The experience of other university admissions programs, which take race into account in achieving the educational diversity valued by the First Amendment, demonstrates that the assignment of a fixed number of places to a minority group is not a necessary means toward that end... In such an admissions program, race or ethnic background may be deemed a "plus" in a particular applicant's file, yet it does not insulate the individual from comparison with all other candidates for the available seats. The file of a particular black applicant may be examined for his potential contribution to diversity without the factor of race being decisive when compared, for example, with that of an applicant identified as an Italian-American if the latter is thought to exhibit qualities more likely to promote beneficial educational pluralism. Such qualities could include exceptional personal talents, unique work or service experience, leadership potential, maturity, demonstrated compassion, a history of overcoming disadvantage, ability to communicate with the poor, or other qualifications deemed important. In short, an admissions program operated in this way is flexible enough to consider all pertinent elements of diversity in light of the particular qualifications of each applicant, and to place them on the same footing for consideration, although not necessarily according them the same weight. Indeed, the weight attributed to a particular quality may vary from year to year depending upon the "mix" both of the student body and the applicants for the incoming class.

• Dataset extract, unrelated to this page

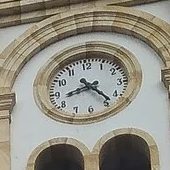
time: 8:23
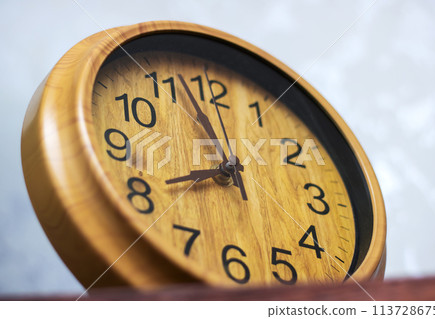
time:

B. In summary, it is evident that the Davis special admissions program involves the use of an explicit racial classification never before countenanced by the Court. It tells applicants who are not Negro, Asian, or "Chicano" that they are totally excluded from a specific percentage of the seats in an entering class. No matter how strong their qualifications, quantitative and extracurricular, including their own potential for contribution to educational diversity, they are never afforded the chance to compete with applicants from the preferred groups for the special admissions seats. At the same time, the preferred applicants have the opportunity to compete for every seat in the class. The fatal flaw in petitioner's program is its disregard of individual rights as guaranteed by the 14th Amendment. Such rights are not absolute. But when a State's distribution of benefits or imposition of burdens hinges on the color of a person's skin or ancestry, that individual is entitled to a demonstration that the challenged classification is necessary to promote a substantial state interest. Petitioner has failed to carry this burden. For this reason, that portion of the California court's judgment holding petitioner's special admissions program invalid under the 14th Amendment must be affirmed.

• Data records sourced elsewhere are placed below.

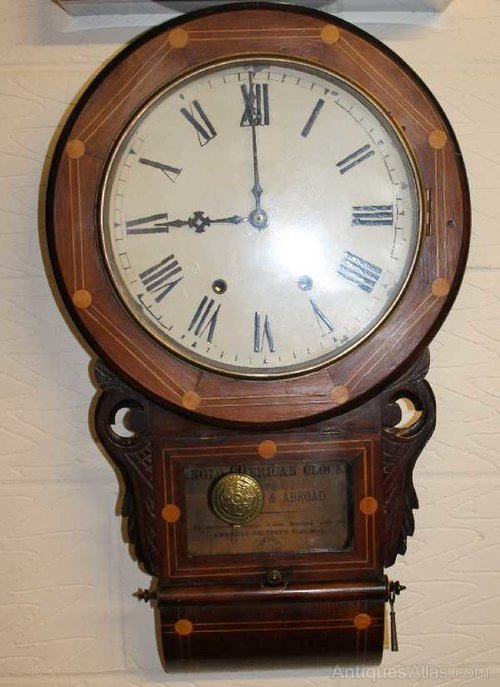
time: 8:59
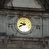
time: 9:40
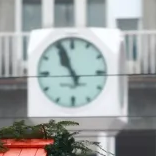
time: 10:56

C. In enjoining petitioner from ever considering the race of any applicant, however, the courts below failed to recognize that the State has a substantial interest that legitimately may be served by a properly devised admissions program involving the competitive consideration of race and ethnic origin. For this reason, so much of the California court's judgment as enjoins petitioner from any consideration of the race of any applicant must be reversed.
VI. With respect to respondent's entitlement to an injunction directing his admission to the Medical School, petitioner has conceded that it could not carry its burden of proving that, but for the existence of its unlawful special admissions program, respondent still would not have been admitted. Hence, respondent is entitled to the injunction, and that portion of the judgment must be affirmed.